Entries shown –
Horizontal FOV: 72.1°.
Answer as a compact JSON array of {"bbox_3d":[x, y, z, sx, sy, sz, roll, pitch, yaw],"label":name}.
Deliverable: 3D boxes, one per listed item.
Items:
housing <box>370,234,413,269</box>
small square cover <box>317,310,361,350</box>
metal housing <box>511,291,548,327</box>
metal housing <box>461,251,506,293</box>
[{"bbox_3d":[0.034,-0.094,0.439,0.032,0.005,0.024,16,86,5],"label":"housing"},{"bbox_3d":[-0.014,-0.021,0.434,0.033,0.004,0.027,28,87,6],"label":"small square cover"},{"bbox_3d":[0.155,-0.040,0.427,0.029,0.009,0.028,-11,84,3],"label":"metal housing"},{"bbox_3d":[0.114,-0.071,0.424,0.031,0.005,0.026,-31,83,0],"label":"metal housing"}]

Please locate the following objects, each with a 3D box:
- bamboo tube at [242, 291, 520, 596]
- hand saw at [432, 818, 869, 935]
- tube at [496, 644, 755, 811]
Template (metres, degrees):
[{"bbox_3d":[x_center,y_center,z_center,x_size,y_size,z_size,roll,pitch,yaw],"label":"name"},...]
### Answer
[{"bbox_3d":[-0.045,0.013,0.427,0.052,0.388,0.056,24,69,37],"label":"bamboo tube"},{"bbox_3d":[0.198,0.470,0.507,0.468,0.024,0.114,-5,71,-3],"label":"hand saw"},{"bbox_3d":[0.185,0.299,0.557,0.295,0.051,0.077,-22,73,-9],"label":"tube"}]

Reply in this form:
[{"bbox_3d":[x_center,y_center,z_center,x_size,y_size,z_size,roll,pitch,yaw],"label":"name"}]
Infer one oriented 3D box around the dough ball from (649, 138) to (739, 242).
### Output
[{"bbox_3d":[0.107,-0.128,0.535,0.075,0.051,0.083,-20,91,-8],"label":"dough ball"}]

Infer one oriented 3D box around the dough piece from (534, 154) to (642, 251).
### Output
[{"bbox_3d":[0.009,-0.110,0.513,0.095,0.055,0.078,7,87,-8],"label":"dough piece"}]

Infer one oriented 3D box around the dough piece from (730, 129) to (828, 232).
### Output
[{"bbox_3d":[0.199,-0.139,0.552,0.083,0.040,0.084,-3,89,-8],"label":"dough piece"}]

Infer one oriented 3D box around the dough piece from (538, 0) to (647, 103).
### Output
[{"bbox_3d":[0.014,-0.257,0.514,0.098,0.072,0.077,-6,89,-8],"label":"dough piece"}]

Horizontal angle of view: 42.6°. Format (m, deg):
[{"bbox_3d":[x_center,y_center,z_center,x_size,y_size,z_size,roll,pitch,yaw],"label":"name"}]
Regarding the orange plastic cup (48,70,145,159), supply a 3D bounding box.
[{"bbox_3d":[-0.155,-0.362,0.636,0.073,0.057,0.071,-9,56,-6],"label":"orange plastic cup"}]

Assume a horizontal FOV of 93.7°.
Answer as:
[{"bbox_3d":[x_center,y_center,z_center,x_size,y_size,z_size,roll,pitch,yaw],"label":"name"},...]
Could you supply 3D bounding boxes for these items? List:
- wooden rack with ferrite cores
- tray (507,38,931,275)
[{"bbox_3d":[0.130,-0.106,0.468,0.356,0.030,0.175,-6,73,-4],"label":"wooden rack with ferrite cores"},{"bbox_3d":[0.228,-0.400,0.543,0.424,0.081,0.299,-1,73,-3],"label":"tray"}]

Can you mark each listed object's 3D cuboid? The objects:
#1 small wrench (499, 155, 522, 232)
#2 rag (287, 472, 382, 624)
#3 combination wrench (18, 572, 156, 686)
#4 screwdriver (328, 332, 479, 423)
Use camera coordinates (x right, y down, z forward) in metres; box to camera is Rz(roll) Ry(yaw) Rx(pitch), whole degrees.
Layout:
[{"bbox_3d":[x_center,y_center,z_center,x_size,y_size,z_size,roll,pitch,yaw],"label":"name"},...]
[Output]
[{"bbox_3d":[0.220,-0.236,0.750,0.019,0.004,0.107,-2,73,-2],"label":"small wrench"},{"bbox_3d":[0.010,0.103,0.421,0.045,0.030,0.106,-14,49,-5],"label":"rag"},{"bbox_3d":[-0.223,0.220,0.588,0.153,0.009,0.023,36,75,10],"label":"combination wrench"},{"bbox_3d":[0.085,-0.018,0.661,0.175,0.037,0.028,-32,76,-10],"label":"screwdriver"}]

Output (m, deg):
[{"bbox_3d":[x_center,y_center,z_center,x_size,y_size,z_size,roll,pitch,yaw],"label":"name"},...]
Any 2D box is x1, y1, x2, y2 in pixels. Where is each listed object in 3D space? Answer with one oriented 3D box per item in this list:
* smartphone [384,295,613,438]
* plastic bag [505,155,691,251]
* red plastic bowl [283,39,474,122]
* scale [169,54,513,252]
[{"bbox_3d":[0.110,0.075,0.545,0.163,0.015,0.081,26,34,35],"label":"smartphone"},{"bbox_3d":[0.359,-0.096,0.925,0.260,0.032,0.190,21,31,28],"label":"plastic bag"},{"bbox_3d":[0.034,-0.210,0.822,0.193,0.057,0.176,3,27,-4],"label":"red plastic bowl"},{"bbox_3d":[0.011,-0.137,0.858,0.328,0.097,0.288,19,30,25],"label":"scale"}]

Task brief – Reproduce word for word the material above, starting with the line that has "to (828, 232)." and stopping after the line that has "to (647, 103).".

Response to the exercise –
Infer one oriented 3D box around the dough piece from (730, 129) to (828, 232).
### Output
[{"bbox_3d":[0.199,-0.139,0.552,0.083,0.040,0.084,-3,89,-8],"label":"dough piece"}]

Infer one oriented 3D box around the dough piece from (538, 0) to (647, 103).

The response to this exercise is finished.